#### [Work item]
This task calls for the lines below starting at the one containing "1 Article(s)" and ending at the one containing "如实讲,imtoken钱包的确是支持USDT这点不假,然而切莫太早开心", repeated exactly with both ends kept and pictures left out.

Extracted page text data
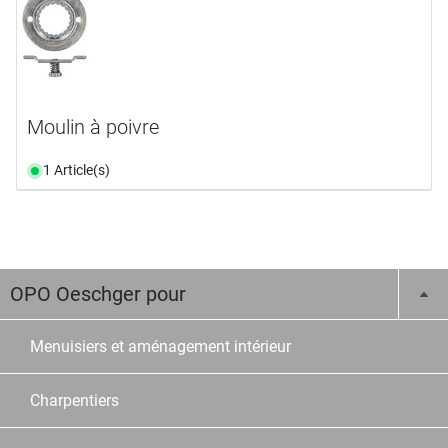
Moulin à poivre
1 Article(s)
OPO Oeschger pour
Menuisiers et aménagement intérieur
Charpentiers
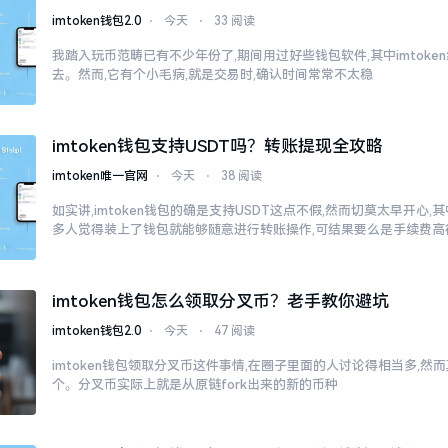
imtoken钱包2.0
⋅
今天
⋅
33 阅读
我踏入玩币范畴已有不少年份了,期间用过好些钱包软件,其中imtok
去。然而,它有个小毛病,就是交易时,确认时间常常不太稳
imtoken钱包支持USDT吗？转账提现全攻略
imtoken唯一官网
⋅
今天
⋅
38 阅读
如实讲,imtoken钱包的确是支持USDT这点不假,然而切莫太早开心
多人觉得装上了钱包就能够随意进行转账操作,可结果要么是手续费高
imtoken钱包怎么领取分叉币？老手教你避坑
imtoken钱包2.0
⋅
今天
⋅
47 阅读
imtoken钱包领取分叉币这件事情,在圈子里面的人讨论得相当多,
个。分叉币实际上就是从原链fork出来的新的币种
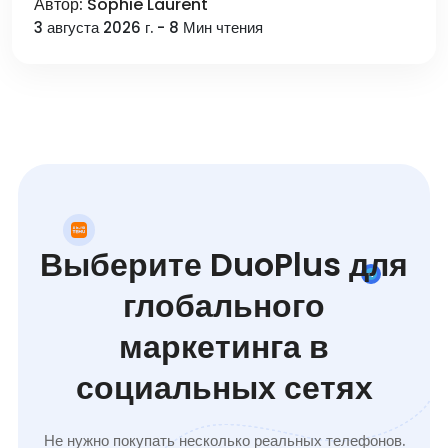
Автор: Sophie Laurent
3 августа 2026 г. - 8 Мин чтения
Выберите DuoPlus для
глобального
маркетинга в
социальных сетях
Не нужно покупать несколько реальных телефонов.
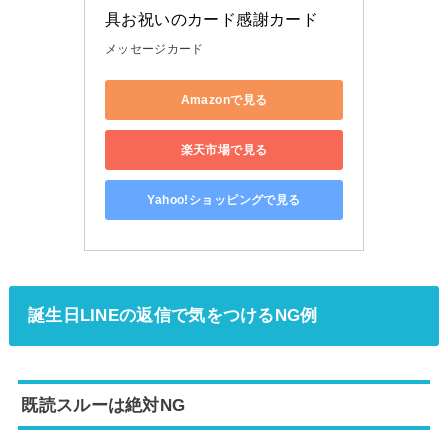
具お祝いのカード感謝カード
メッセージカード
Amazonで見る
楽天市場で見る
Yahoo!ショッピングで見る
誕生日LINEの返信で気をつけるNG例
既読スルーは絶対NG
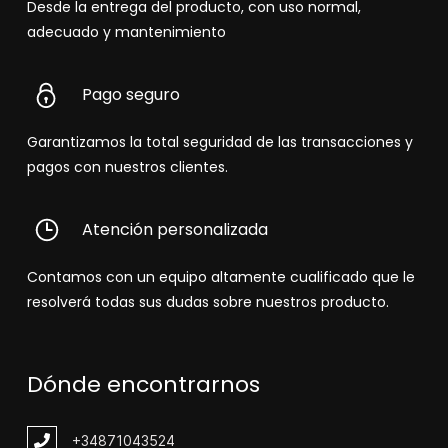
Desde la entrega del producto, con uso normal,
adecuado y mantenimiento
Pago seguro
Garantizamos la total seguridad de las transacciones y
pagos con nuestros clientes.
Atención personalizada
Contamos con un equipo altamente cualificado que le
resolverá todas sus dudas sobre nuestros producto.
Dónde encontrarnos
+348
71043524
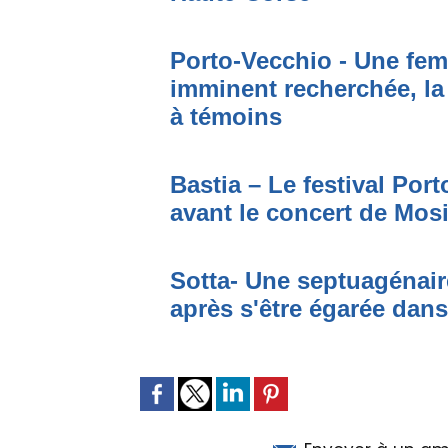
Porto-Vecchio - Une fem
imminent recherchée, la
à témoins
Bastia – Le festival Por
avant le concert de Mo
Sotta- Une septuagénair
après s'être égarée dan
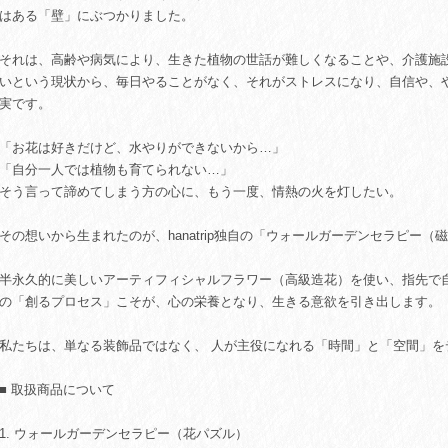
はある「壁」にぶつかりました。
それは、高齢や病気により、生きた植物の世話が難しくなることや、介護施
いという現状から、毎日やることがなく、それがストレスになり、自信や、
実です。
「お花は好きだけど、水やりができないから…」
「自分一人では植物も育てられない…」
そう言って諦めてしまう方の心に、もう一度、情熱の火を灯したい。
その想いから生まれたのが、hanatrip独自の「ウォールガーデンセラピー
半永久的に美しいアーティフィシャルフラワー（高級造花）を使い、指先で
の「創るプロセス」こそが、心の栄養となり、生きる意欲を引き出します。
私たちは、単なる装飾品ではなく、 人が主役になれる「時間」と「空間」を
■ 取扱商品について
1. ウォールガーデンセラピー（花パズル）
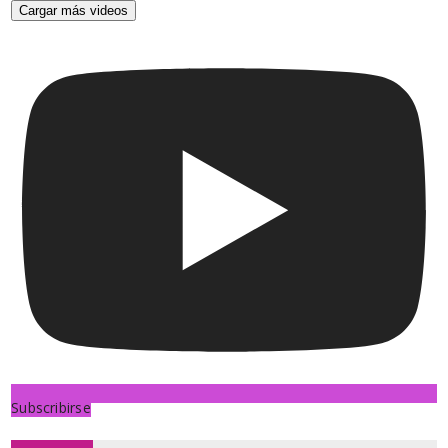
Cargar más videos
Subscribirse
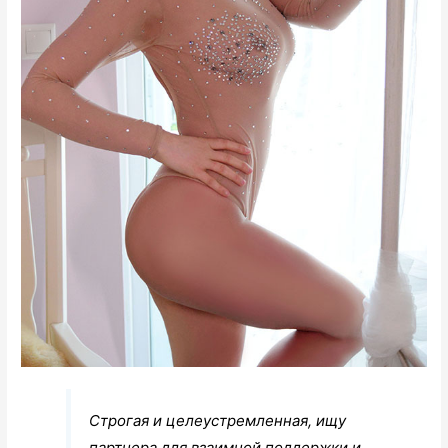
Строгая и целеустремленная, ищу
партнера для взаимной поддержки и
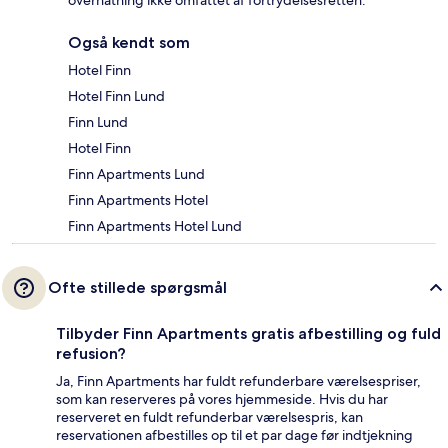
overnatning ikke omfattet af fortrydelsesretten.
Også kendt som
Hotel Finn
Hotel Finn Lund
Finn Lund
Hotel Finn
Finn Apartments Lund
Finn Apartments Hotel
Finn Apartments Hotel Lund
Ofte stillede spørgsmål
Tilbyder Finn Apartments gratis afbestilling og fuld
refusion?
Ja, Finn Apartments har fuldt refunderbare værelsespriser,
som kan reserveres på vores hjemmeside. Hvis du har
reserveret en fuldt refunderbar værelsespris, kan
reservationen afbestilles op til et par dage før indtjekning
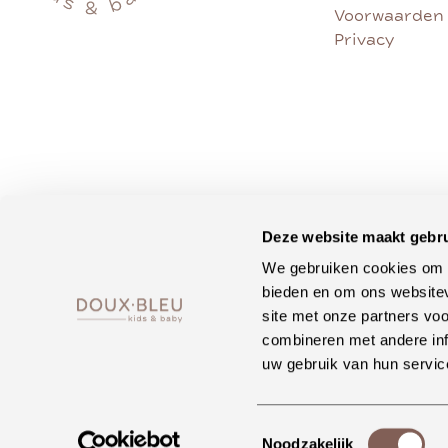
Voorwaarden
Privacy
Deze website maakt gebru
We gebruiken cookies om c
bieden en om ons websitev
site met onze partners vo
combineren met andere inf
uw gebruik van hun servic
Toestemmingsselectie
Noodzakelijk
•
•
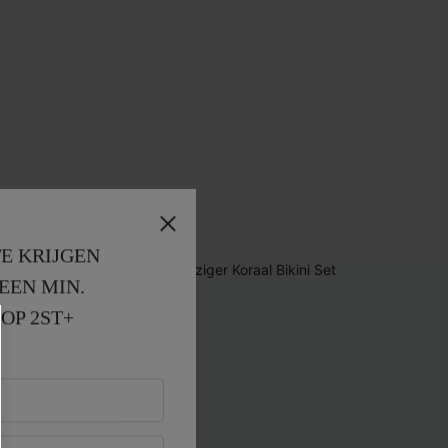
E KRIJGEN
EEN MIN. 
OP 2ST+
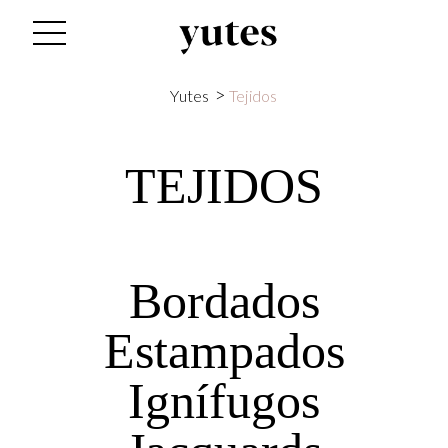
>
Yutes
Tejidos
TEJIDOS
Bordados
Estampados
Ignífugos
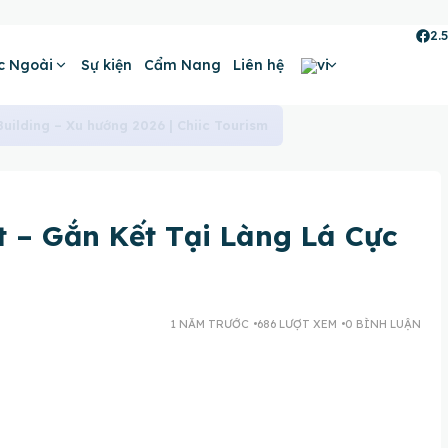
2.
c Ngoài
Sự kiện
Cẩm Nang
Liên hệ
-Z Cho Doanh Nghiệp | Chiic Tourism
t – Gắn Kết Tại Làng Lá Cực
1 NĂM TRƯỚC
686 LƯỢT XEM
0 BÌNH LUẬN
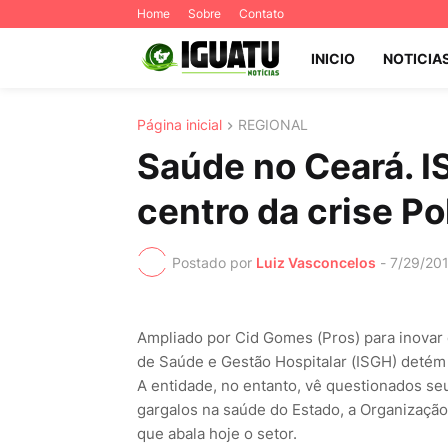
Home
Sobre
Contato
INICIO
NOTICIA
Página inicial
REGIONAL
Saúde no Ceará. I
centro da crise Po
Postado por
Luiz Vasconcelos
-
7/29/20
Ampliado por Cid Gomes (Pros) para inovar 
de Saúde e Gestão Hospitalar (ISGH) detém
A entidade, no entanto, vê questionados se
gargalos na saúde do Estado, a Organização 
que abala hoje o setor.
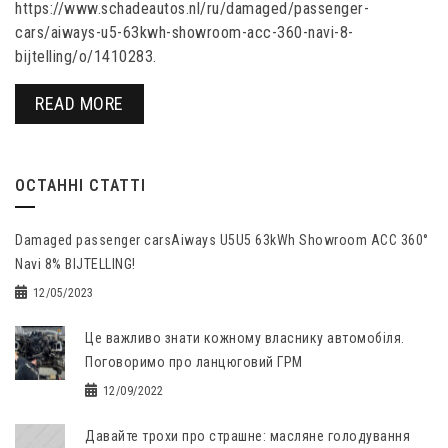
https://www.schadeautos.nl/ru/damaged/passenger-
cars/aiways-u5-63kwh-showroom-acc-360-navi-8-
bijtelling/o/1410283.
READ MORE
ОСТАННІ СТАТТІ
Damaged passenger carsAiways U5U5 63kWh Showroom ACC 360°
Navi 8% BIJTELLING!
12/05/2023
Це важливо знати кожному власнику автомобіля.
Поговоримо про ланцюговий ГРМ
12/09/2022
Давайте трохи про страшне: масляне голодування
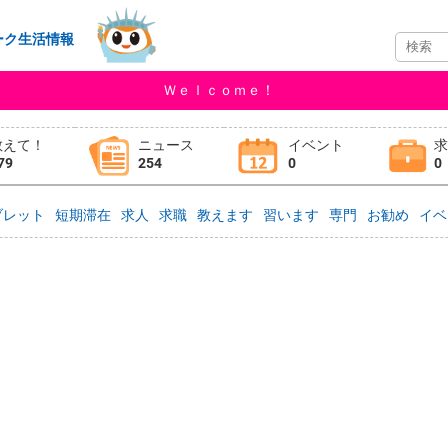
ーク生活情報
Ｗｅｌｃｏｍｅ！
教えて！
ニュース
イベント
79
254
0
0
ブレット
短期滞在
求人
求職
教えます
習います
専門
お勧め
イベ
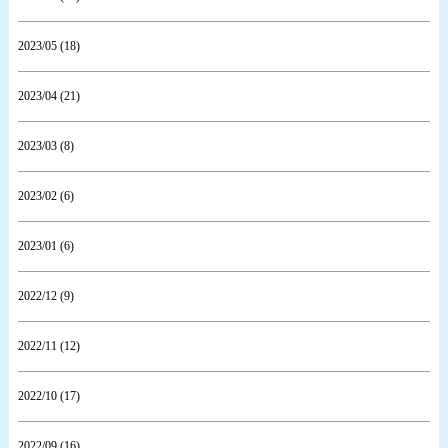
2023/05 (18)
2023/04 (21)
2023/03 (8)
2023/02 (6)
2023/01 (6)
2022/12 (9)
2022/11 (12)
2022/10 (17)
2022/09 (16)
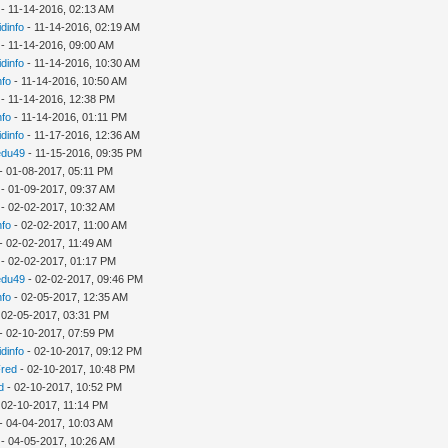
- 11-14-2016, 02:13 AM
idinfo
- 11-14-2016, 02:19 AM
- 11-14-2016, 09:00 AM
idinfo
- 11-14-2016, 10:30 AM
nfo
- 11-14-2016, 10:50 AM
- 11-14-2016, 12:38 PM
nfo
- 11-14-2016, 01:11 PM
idinfo
- 11-17-2016, 12:36 AM
edu49
- 11-15-2016, 09:35 PM
- 01-08-2017, 05:11 PM
- 01-09-2017, 09:37 AM
- 02-02-2017, 10:32 AM
nfo
- 02-02-2017, 11:00 AM
- 02-02-2017, 11:49 AM
- 02-02-2017, 01:17 PM
edu49
- 02-02-2017, 09:46 PM
nfo
- 02-05-2017, 12:35 AM
 02-05-2017, 03:31 PM
- 02-10-2017, 07:59 PM
idinfo
- 02-10-2017, 09:12 PM
Fred
- 02-10-2017, 10:48 PM
d
- 02-10-2017, 10:52 PM
 02-10-2017, 11:14 PM
- 04-04-2017, 10:03 AM
- 04-05-2017, 10:26 AM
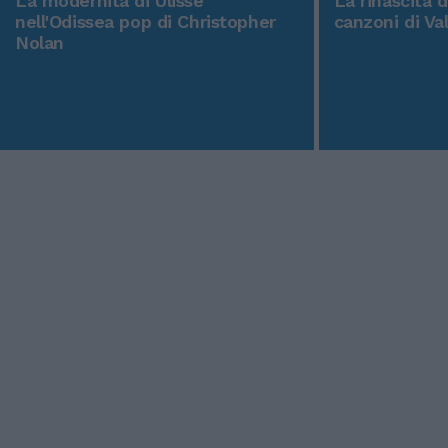
La modernità di Ulisse
La rinascita 
nell'Odissea pop di Christopher
canzoni di Va
Nolan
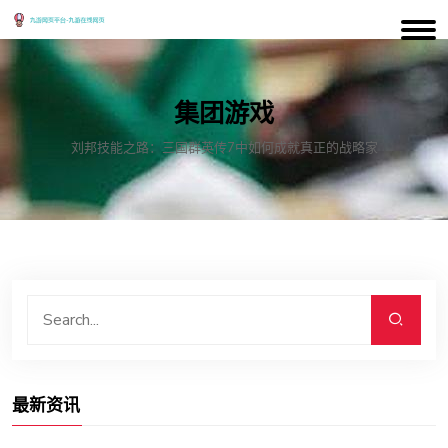
集团游戏
刘邦技能之路：三国群英传7中如何成就真正的战略家
最新资讯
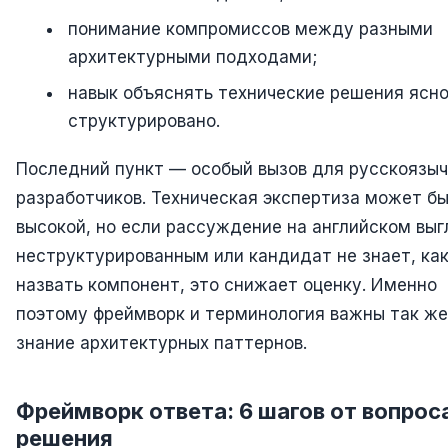
понимание компромиссов между разными
архитектурными подходами;
навык объяснять технические решения ясно
структурировано.
Последний пункт — особый вызов для русскоязы
разработчиков. Техническая экспертиза может б
высокой, но если рассуждение на английском вы
неструктурированным или кандидат не знает, ка
назвать компонент, это снижает оценку. Именно
поэтому фреймворк и терминология важны так же
знание архитектурных паттернов.
Фреймворк ответа: 6 шагов от вопрос
решения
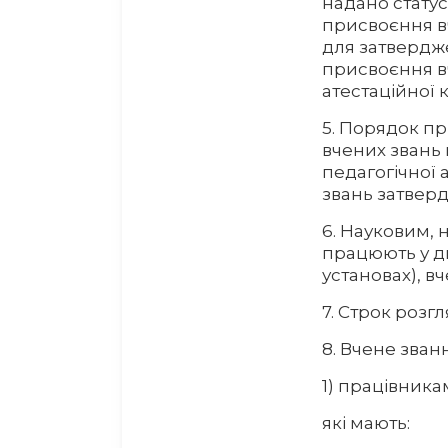
надано стату
присвоєння в
для затвердж
присвоєння вч
атестаційної 
5. Порядок п
вчених звань 
педагогічної 
звань затвер
6. Науковим, 
працюють у д
установах), в
7. Строк розг
8. Вчене зва
1) працівника
які мають:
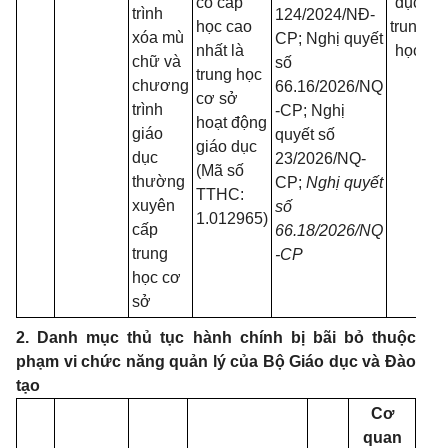
có cấp
dục
trình
124/2024/NĐ-
học cao
trung
xóa mù
CP; Nghị quyết
nhất là
học
chữ và
số
c
trung học
chương
66.16/2026/NQ
cơ sở
trình
-CP; Nghị
hoạt động
giáo
quyết số
giáo dục
dục
23/2026/NQ-
(Mã số
thường
CP;
Nghị quyết
TTHC:
xuyên
số
1.012965)
cấp
66.18/2026/NQ
trung
-CP
học cơ
sở
2. Danh mục thủ tục hành chính bị bãi bỏ thuộc
phạm vi chức năng quản lý của Bộ Giáo dục và Đào
tạo
Cơ
quan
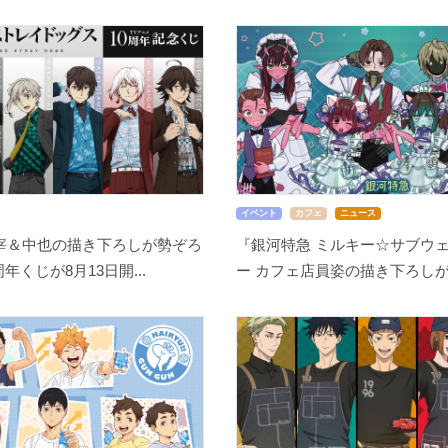
イベント
カフェ
ニュース
宰＆中也の描き下ろしが勢ぞろ
『銀河特急 ミルキー☆サブウェ
周年くじが8月13日開...
ー カフェ店員姿の描き下ろしが尊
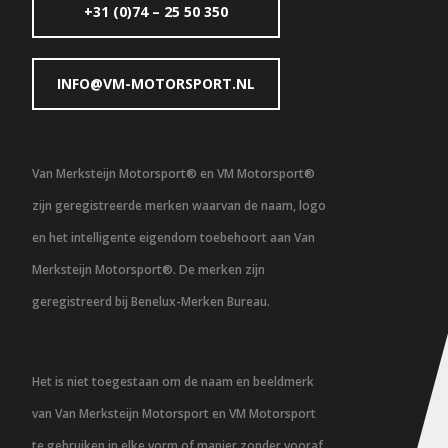
+31 (0)74 – 25 50 350
INFO@VM-MOTORSPORT.NL
Van Merksteijn Motorsport® en VM Motorsport®
zijn geregistreerde merken waarvan de naam, logo
en het intelligente eigendom toebehoort aan Van
Merksteijn Motorsport®. De merken zijn
geregistreerd bij Benelux-Merken Bureau.
Het is niet toegestaan om de naam en beeldmerk
van Van Merksteijn Motorsport en VM Motorsport
te gebruiken in elke vorm of manier zonder vooraf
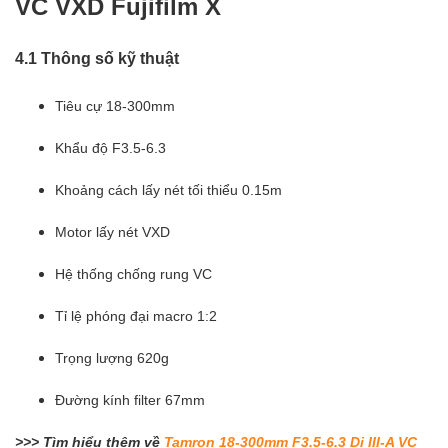
VC VXD Fujifilm X
4.1 Thông số kỹ thuật
Tiêu cự 18-300mm
Khẩu độ F3.5-6.3
Khoảng cách lấy nét tối thiểu 0.15m
Motor lấy nét VXD
Hệ thống chống rung VC
Tỉ lệ phóng đại macro 1:2
Trọng lượng 620g
Đường kính filter 67mm
>>> Tìm hiểu thêm về
Tamron 18-300mm F3.5-6.3 Di III-A VC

#### [Result of the task]
1 Article(s)
OPO Oeschger pour
Menuisiers et aménagement intérieur
Charpentiers
imtoken钱包2.0
⋅
今天
⋅
33 阅读
我踏入玩币范畴已有不少年份了,期间用过好些钱包软件,其中imtok
去。然而,它有个小毛病,就是交易时,确认时间常常不太稳
imtoken钱包支持USDT吗？转账提现全攻略
imtoken唯一官网
⋅
今天
⋅
38 阅读
如实讲,imtoken钱包的确是支持USDT这点不假,然而切莫太早开心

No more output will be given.